*** TEXT PASSAGE ***

What will not matter for Derrida is the fact that even with the visor “up” the ghost of King Hamlet will not comply with Horatio’s demand—the ghost sees without fully being seen. “The fact that there is a visor symbolizes,” Derrida writes, “the situation in which I can’t see who is looking at me, I can’t meet the gaze of the other, whereas I am in his sight.”4   The ghost effect, or visor effect, creates a condition that situates the subject as one who is seen but does not entirely see—the gap between seeing and being seen is never closed. This is critical insofar as the supposed spectacle of the “source” remains virtually invisible to the subject, always remains unseen to the subject even as it sees, albeit partially.

The question, then, is what does one do with that which appears “inapparent”? In a manner of speaker, the heritage or law that comes from the partially viewed ghost necessitates the subject’s “blindness,” a blindness, for Derrida, that must be acknowledged in relation to the condition of the “inapparent” itself: “The specter is not simply this visible invisible that I can see, it is someone who watches or concerns me without any possible reciprocity, and who makes the law when I am blind, blind by the situation. He is the right of inspection itself.”5   Derrida continues his explanation by pointing out that as one occupies the position of an “inheritor” the “other comes before me.”6   This becomes the law of the genealogy of heritage—the occupation of time by the demands of an other who always comes before me and in coming before me writes the law. . . from beneath a visor . . . for “me”. . . who has the power to amend it as a heritage.

*** End of TEXT PASSAGE ***

EXERCISE REQUIREMENTS:
Answer these questions from the passage on Derrida and the ghost.
(a) According to Derrida, what does the fact that there is a visor symbolize?
(b) What two names does the passage give to the effect that makes the subject one who is seen but does not entirely see?
(c) When one occupies the position of an "inheritor," what comes before me?

*** THE DATA ***

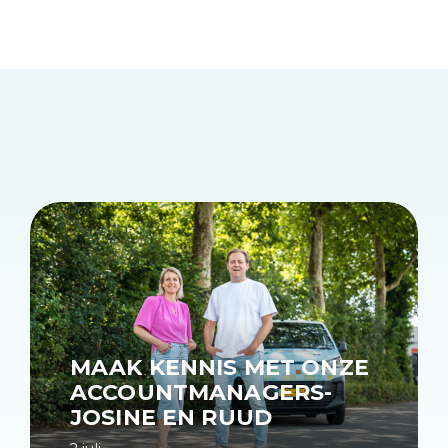
MAAK KENNIS MET ONZE
ACCOUNTMANAGERS-
JOSINE EN RUUD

*** End of THE DATA ***

RESPONSE TO THIS TASK:
(a) The situation in which I can't see who is looking at me, I can't meet the gaze of the other, whereas I am in his sight.
(b) The ghost effect, or visor effect.
(c) The "other."